Write out the rows from the beginning through the line containing "Do poznámky k", including that line.
══════
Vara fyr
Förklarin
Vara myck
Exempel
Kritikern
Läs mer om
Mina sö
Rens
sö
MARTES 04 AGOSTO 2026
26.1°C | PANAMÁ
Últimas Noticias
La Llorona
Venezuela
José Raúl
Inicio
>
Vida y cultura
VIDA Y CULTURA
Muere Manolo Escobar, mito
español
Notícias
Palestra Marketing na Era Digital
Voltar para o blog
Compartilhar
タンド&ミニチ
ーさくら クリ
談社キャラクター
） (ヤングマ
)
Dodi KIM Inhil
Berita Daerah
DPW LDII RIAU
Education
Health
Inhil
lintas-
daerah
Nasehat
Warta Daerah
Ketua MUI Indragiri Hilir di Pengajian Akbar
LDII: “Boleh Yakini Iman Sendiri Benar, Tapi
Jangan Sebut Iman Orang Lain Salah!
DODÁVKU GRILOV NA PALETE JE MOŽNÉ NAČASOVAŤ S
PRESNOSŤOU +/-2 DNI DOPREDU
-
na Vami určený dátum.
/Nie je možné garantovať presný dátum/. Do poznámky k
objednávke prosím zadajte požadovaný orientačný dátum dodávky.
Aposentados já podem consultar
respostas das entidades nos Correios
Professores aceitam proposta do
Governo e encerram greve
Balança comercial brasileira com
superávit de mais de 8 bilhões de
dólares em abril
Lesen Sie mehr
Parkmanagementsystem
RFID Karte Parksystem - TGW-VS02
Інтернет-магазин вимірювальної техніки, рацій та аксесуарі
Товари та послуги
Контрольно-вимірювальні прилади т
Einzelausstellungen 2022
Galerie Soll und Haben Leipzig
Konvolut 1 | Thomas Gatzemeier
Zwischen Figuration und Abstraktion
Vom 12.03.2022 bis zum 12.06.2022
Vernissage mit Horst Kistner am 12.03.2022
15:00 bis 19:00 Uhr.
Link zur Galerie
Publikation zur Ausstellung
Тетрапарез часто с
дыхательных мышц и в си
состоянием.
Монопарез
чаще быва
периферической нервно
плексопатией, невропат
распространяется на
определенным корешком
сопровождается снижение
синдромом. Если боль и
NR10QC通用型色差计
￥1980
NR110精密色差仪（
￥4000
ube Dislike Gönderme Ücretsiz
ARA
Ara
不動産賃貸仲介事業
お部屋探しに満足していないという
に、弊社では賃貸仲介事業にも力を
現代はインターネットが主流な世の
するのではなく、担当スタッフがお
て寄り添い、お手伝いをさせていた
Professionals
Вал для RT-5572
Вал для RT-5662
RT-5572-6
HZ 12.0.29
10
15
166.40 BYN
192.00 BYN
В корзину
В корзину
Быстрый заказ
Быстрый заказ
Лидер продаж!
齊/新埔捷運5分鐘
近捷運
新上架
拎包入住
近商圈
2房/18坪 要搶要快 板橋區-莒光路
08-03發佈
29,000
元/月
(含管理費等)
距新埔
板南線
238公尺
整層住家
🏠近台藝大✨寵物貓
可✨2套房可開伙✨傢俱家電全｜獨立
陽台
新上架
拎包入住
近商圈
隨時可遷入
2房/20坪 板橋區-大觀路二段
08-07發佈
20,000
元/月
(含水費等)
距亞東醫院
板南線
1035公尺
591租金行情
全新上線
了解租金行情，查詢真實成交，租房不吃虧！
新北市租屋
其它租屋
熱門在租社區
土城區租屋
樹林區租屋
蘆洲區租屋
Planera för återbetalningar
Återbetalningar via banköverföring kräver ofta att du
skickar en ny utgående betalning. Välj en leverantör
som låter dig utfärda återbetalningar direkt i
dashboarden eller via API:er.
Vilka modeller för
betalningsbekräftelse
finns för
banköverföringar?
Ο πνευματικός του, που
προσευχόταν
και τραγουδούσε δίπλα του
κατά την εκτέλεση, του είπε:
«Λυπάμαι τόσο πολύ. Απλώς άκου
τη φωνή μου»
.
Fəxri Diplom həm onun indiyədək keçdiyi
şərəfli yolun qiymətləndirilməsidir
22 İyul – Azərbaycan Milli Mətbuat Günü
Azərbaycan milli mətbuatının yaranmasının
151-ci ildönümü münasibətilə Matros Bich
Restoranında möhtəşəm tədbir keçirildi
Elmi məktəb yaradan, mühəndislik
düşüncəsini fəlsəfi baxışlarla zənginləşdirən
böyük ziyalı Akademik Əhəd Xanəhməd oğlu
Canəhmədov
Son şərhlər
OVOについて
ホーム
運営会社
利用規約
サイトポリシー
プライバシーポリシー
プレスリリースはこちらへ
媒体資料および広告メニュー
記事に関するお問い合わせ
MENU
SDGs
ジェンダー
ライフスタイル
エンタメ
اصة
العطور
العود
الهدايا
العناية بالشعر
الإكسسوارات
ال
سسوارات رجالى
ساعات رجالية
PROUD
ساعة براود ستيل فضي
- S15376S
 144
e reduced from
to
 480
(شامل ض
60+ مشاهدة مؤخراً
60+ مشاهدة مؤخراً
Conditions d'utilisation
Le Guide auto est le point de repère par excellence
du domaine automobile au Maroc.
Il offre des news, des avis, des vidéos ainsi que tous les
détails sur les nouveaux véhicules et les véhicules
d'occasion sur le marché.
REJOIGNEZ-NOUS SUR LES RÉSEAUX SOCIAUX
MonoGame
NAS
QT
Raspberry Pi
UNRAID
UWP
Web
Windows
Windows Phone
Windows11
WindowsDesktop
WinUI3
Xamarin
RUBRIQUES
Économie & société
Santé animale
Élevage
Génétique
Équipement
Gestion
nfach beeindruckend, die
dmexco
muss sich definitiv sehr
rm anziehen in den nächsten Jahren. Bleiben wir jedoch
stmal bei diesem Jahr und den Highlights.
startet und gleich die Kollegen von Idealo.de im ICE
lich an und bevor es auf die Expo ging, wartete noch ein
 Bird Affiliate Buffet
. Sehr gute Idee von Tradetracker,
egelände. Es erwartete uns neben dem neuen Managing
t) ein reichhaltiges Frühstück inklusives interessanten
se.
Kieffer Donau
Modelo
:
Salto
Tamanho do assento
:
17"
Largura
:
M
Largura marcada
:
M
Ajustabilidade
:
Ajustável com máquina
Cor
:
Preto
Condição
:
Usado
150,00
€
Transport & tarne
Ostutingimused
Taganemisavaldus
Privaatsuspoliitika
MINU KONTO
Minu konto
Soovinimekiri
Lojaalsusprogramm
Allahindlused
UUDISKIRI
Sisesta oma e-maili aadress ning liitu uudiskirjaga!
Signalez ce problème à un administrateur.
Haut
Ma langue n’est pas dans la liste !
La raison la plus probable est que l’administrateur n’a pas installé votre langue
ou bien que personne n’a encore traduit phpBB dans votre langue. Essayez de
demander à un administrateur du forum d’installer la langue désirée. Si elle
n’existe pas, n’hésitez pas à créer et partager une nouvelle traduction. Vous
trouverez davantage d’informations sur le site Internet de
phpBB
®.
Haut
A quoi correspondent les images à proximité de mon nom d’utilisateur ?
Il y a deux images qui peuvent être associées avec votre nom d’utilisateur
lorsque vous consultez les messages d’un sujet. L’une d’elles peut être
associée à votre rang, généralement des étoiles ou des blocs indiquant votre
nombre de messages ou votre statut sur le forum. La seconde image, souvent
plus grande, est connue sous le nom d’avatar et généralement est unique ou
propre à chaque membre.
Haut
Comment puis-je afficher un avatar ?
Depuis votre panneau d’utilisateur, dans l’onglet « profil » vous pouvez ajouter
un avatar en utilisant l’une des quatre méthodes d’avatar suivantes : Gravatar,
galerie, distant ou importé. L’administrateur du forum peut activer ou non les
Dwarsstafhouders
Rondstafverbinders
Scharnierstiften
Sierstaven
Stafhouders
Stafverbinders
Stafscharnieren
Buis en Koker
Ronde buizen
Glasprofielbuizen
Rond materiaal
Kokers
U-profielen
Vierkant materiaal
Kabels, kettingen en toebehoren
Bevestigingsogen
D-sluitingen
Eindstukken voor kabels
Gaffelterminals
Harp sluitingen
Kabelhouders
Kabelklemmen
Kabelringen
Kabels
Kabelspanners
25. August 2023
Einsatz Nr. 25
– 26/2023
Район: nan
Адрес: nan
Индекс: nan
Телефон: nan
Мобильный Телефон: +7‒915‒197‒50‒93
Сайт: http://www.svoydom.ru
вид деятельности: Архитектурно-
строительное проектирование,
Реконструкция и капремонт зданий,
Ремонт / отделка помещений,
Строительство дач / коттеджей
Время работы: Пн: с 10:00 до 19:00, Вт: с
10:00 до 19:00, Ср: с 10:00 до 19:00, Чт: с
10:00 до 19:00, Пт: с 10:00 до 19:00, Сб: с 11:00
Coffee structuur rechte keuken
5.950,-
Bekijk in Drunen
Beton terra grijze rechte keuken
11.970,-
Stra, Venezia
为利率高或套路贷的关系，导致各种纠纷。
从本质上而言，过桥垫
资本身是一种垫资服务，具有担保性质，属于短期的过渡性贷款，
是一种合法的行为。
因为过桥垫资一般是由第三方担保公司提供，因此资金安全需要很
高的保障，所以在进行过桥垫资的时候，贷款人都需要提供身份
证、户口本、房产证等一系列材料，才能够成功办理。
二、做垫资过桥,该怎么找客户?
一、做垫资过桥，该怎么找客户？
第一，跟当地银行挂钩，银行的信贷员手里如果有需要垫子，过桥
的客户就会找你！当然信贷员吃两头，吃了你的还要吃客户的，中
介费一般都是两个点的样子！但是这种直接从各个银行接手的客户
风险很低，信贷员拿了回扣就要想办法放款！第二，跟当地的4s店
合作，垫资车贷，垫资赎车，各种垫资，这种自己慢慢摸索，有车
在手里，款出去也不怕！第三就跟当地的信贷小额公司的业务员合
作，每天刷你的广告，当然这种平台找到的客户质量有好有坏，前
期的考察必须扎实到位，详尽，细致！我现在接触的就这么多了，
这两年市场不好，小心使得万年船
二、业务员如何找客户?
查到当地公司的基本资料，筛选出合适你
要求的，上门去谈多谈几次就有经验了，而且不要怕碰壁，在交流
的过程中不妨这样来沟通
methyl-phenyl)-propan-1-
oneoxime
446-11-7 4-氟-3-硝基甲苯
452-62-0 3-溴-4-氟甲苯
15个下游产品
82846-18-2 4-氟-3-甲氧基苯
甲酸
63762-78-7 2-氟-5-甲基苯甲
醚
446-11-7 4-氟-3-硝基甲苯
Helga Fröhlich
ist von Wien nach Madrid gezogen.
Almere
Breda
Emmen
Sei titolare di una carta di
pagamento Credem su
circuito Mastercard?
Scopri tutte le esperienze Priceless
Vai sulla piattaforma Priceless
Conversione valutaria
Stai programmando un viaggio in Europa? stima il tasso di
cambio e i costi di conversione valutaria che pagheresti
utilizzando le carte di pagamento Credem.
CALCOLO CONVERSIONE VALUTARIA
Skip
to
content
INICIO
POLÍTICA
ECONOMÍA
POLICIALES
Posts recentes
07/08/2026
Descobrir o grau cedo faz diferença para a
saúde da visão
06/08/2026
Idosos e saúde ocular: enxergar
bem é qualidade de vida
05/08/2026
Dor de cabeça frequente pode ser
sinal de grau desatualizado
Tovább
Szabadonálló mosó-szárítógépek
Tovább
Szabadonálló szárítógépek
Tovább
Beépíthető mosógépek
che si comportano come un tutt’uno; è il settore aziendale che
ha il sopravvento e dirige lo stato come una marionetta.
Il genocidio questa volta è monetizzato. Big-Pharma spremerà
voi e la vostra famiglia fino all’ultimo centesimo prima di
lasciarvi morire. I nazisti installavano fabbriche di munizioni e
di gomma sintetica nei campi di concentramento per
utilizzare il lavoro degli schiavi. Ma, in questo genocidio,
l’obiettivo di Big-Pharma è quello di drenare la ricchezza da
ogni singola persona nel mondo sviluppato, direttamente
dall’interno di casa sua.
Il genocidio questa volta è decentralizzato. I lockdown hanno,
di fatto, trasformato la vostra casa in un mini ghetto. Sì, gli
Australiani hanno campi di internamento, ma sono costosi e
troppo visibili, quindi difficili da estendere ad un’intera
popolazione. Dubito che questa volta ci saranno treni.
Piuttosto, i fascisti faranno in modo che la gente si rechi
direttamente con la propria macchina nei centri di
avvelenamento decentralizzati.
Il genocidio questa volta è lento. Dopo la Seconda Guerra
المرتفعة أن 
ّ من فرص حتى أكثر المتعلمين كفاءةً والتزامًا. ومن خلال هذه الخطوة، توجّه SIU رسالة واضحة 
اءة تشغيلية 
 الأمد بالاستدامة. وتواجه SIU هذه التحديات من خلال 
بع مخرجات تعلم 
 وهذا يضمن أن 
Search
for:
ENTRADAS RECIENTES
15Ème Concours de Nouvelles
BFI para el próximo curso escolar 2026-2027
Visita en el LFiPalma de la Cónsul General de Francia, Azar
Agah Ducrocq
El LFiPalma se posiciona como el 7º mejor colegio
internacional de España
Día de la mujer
══════
Solution:
Vara fyr
Förklarin
Vara myck
Exempel
Kritikern
Läs mer om
Mina sö
Rens
sö
MARTES 04 AGOSTO 2026
26.1°C | PANAMÁ
Últimas Noticias
La Llorona
Venezuela
José Raúl
Inicio
>
Vida y cultura
VIDA Y CULTURA
Muere Manolo Escobar, mito
español
Notícias
Palestra Marketing na Era Digital
Voltar para o blog
Compartilhar
タンド&ミニチ
ーさくら クリ
談社キャラクター
） (ヤングマ
)
Dodi KIM Inhil
Berita Daerah
DPW LDII RIAU
Education
Health
Inhil
lintas-
daerah
Nasehat
Warta Daerah
Ketua MUI Indragiri Hilir di Pengajian Akbar
LDII: “Boleh Yakini Iman Sendiri Benar, Tapi
Jangan Sebut Iman Orang Lain Salah!
DODÁVKU GRILOV NA PALETE JE MOŽNÉ NAČASOVAŤ S
PRESNOSŤOU +/-2 DNI DOPREDU
-
na Vami určený dátum.
/Nie je možné garantovať presný dátum/. Do poznámky k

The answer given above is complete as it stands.